### [PARTS OF THE EXERCISE]
**A)** In the forum thread about a delayed order, list every channel through which the posters say they contacted the company or heard back from it.
**B)** Answer these questions using the forum thread about a delayed order:
(i) On which tracking website does the number Joshuar. received fail to register?
(ii) On what date was the company supposed to receive its order of vivs?
(iii) Until what day will Joshuar. wait before contacting the company again?

--- START OF TEXT BLOCK ---

How do i get a tracking number from them? I contacted them via their website but havent heard back from them. Hopefully they will send me a tracking number too.


----------



## Joshuar. (Dec 7, 2009)

Tiger Lily said:


> How do i get a tracking number from them? I contacted them via their website but havent heard back from them. Hopefully they will send me a tracking number too.


I messaged them about my item on ebay other than that I don't know. 
The tracking number they've sent me doesnt seem to register on the dhl tracking website though. I might be doing it wrong, but who knows. 
They said it should arrive tommorow, so I'll give it till wednesday and if it hasnt turned up I'll get on them again. 
Sorry I couldnt be more help with finding your tracking number


----------



## Tiger Lily (Dec 28, 2009)

Joshuar. said:


> I messaged them about my item on ebay other than that I don't know.
> The tracking number they've sent me doesnt seem to register on the dhl tracking website though. I might be doing it wrong, but who knows.
> They said it should arrive tommorow, so I'll give it till wednesday and if it hasnt turned up I'll get on them again.
> Sorry I couldnt be more help with finding your tracking number


No worries  I hope your product arrives tomorrow, let me know if it does. Fingers crossed!

I recieved an email back from them saying that their order of vivs that they were meant to recieve on the 23rd december still havent arrive, and thats why all the orders are late. If i was them id be thinking of canceling their existing order and ordering with someone more reliable because if they keep people waiting like this then they are going to lose alot of customers. I definitely wont be ordering from them in the future.


----------



## Tiger Lily (Dec 28, 2009)

--- END OF TEXT BLOCK ---
--- START OF SUPPLIED MATERIAL ---

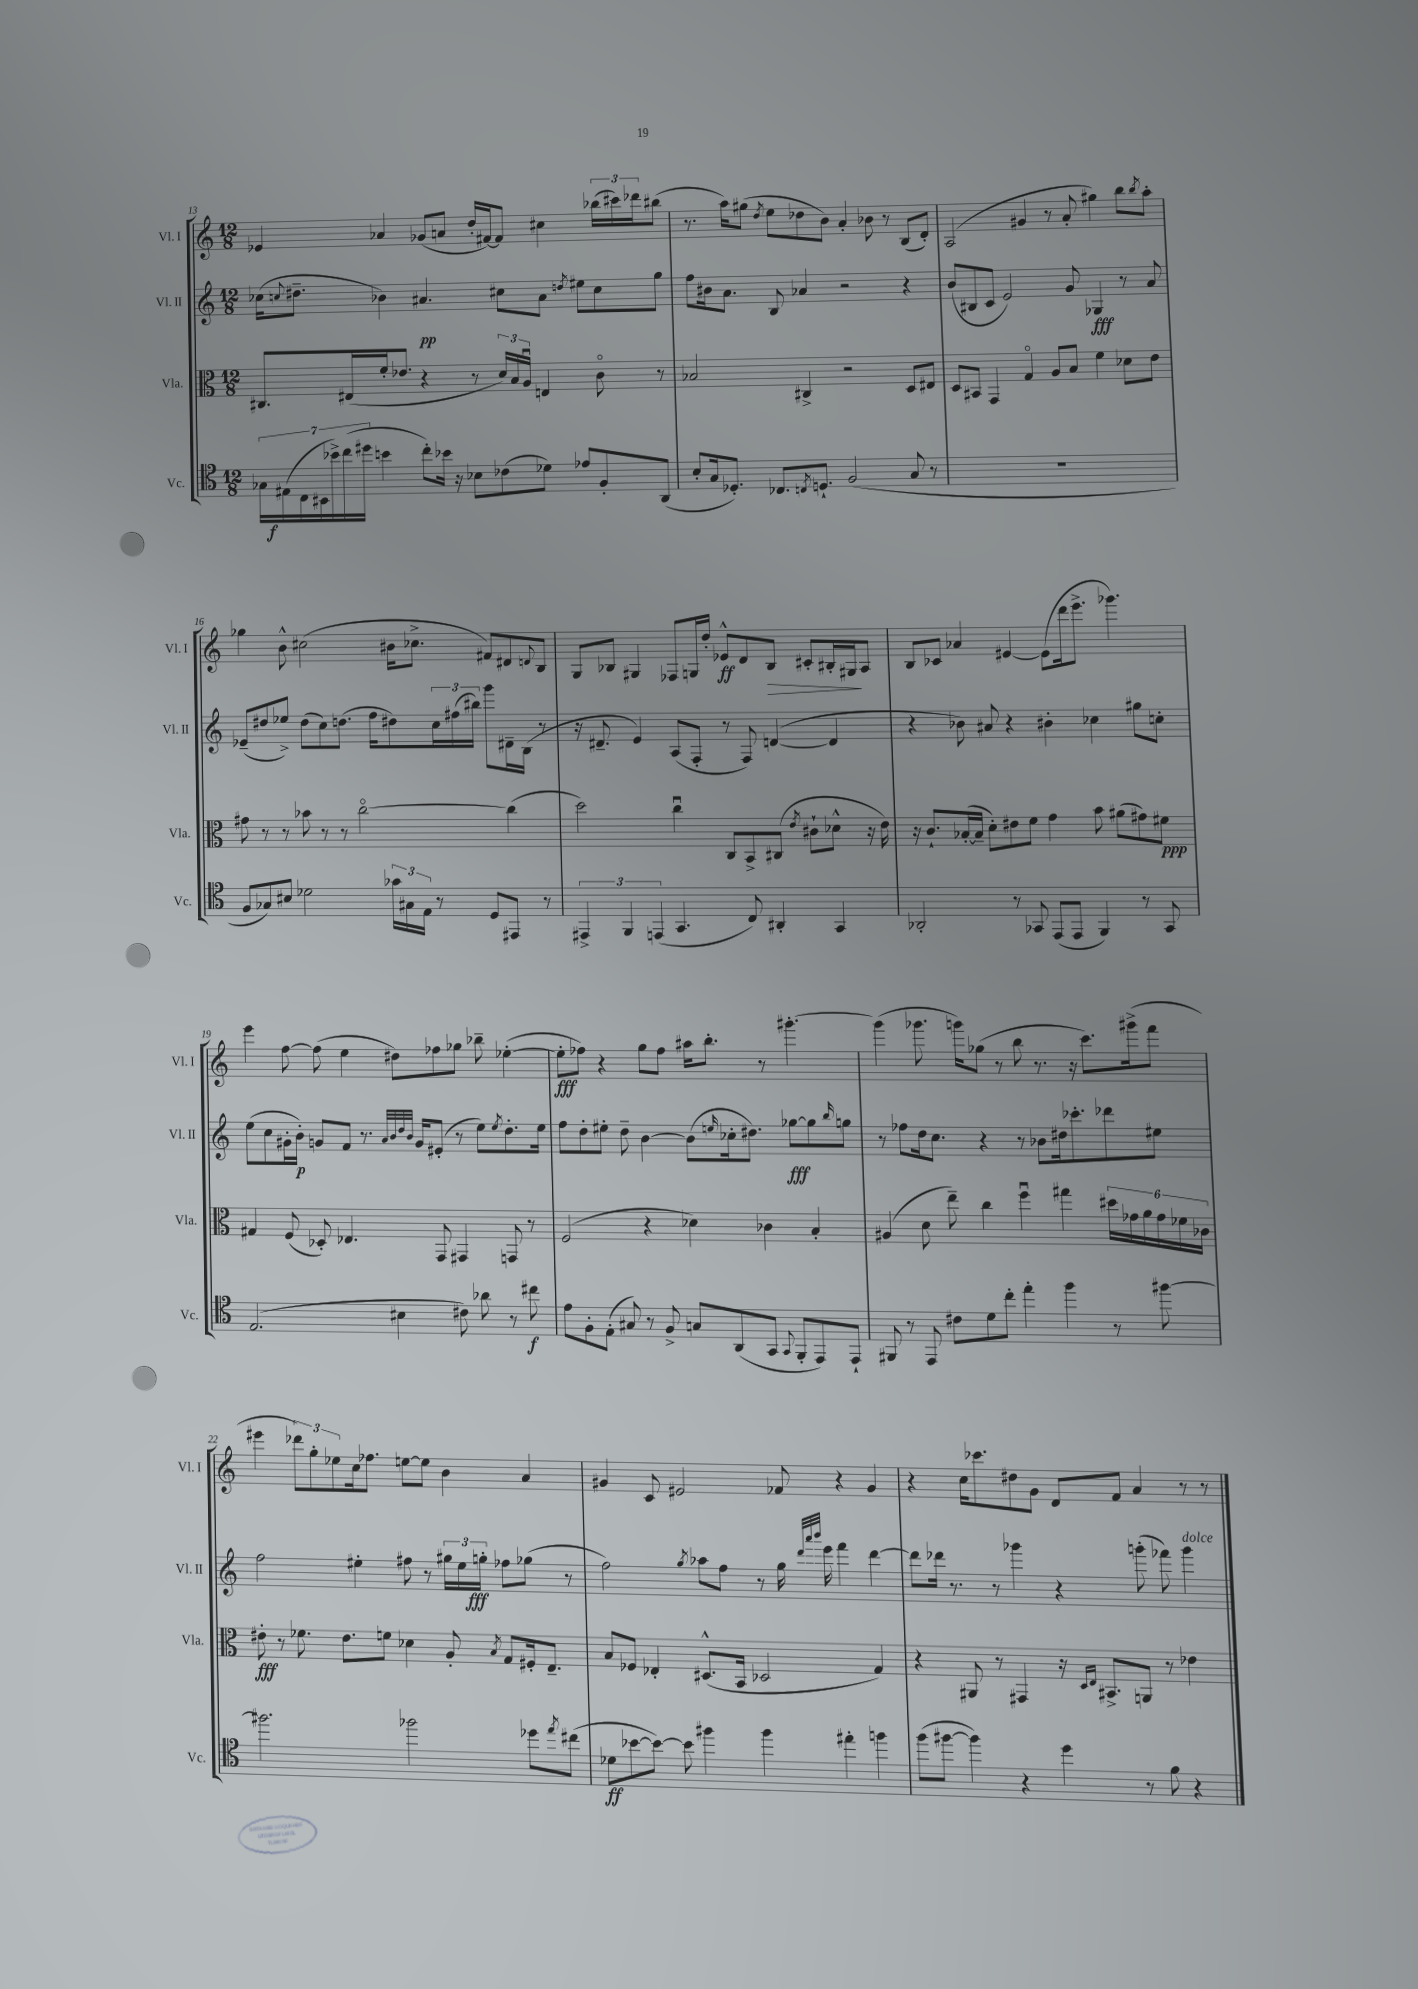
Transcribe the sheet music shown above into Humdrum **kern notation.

--- END OF SUPPLIED MATERIAL ---
--- START OF SUPPLIED MATERIAL ---

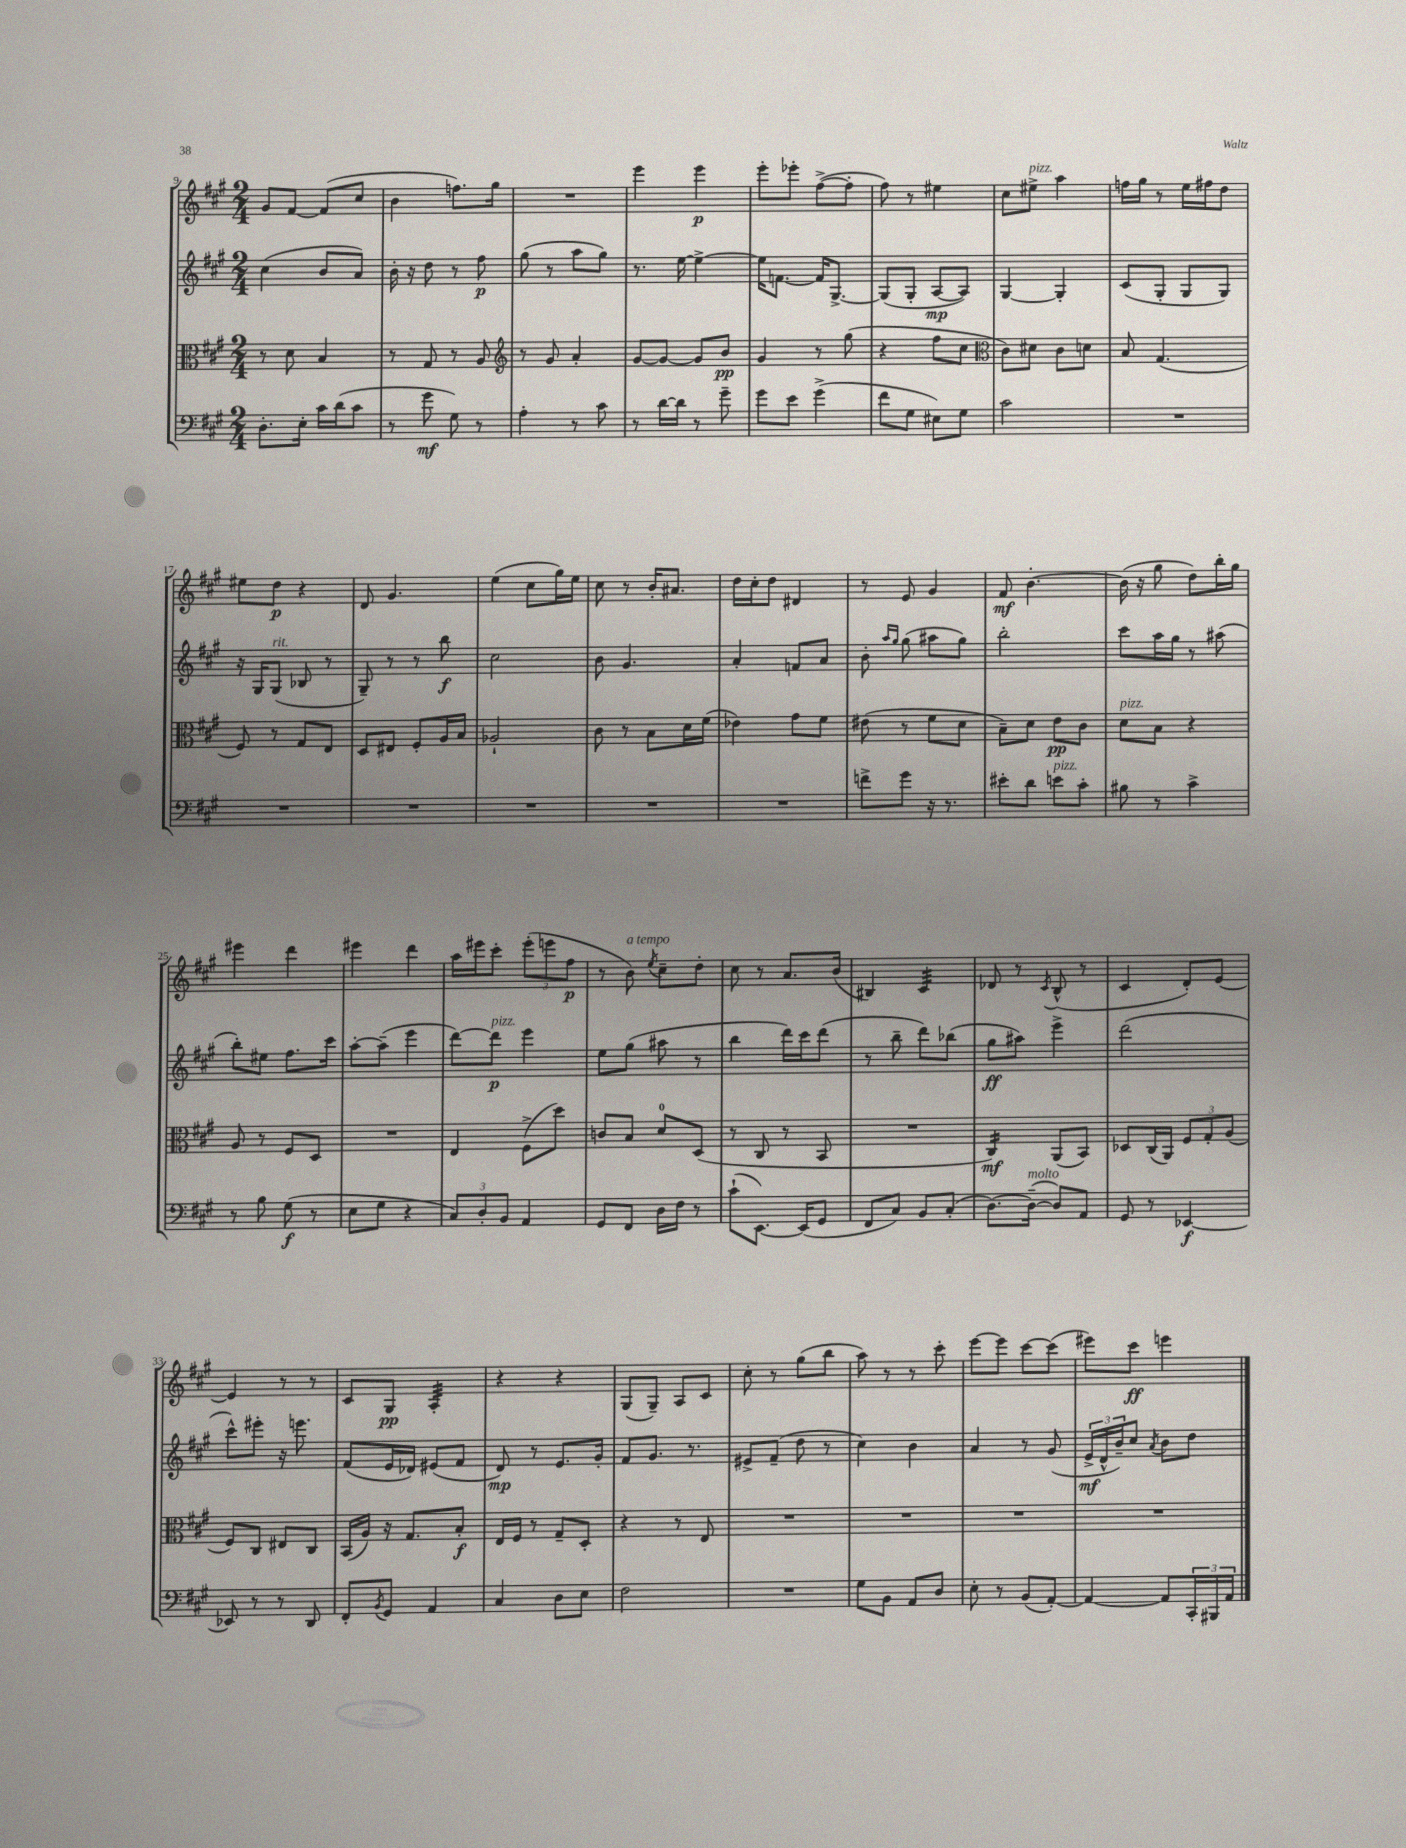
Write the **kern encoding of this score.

--- END OF SUPPLIED MATERIAL ---

### [EXPECTED OUTPUTS]
**A)**
- Its website
- Messages on eBay
- An email

**B)**
(i) The DHL tracking website
(ii) December 23
(iii) Wednesday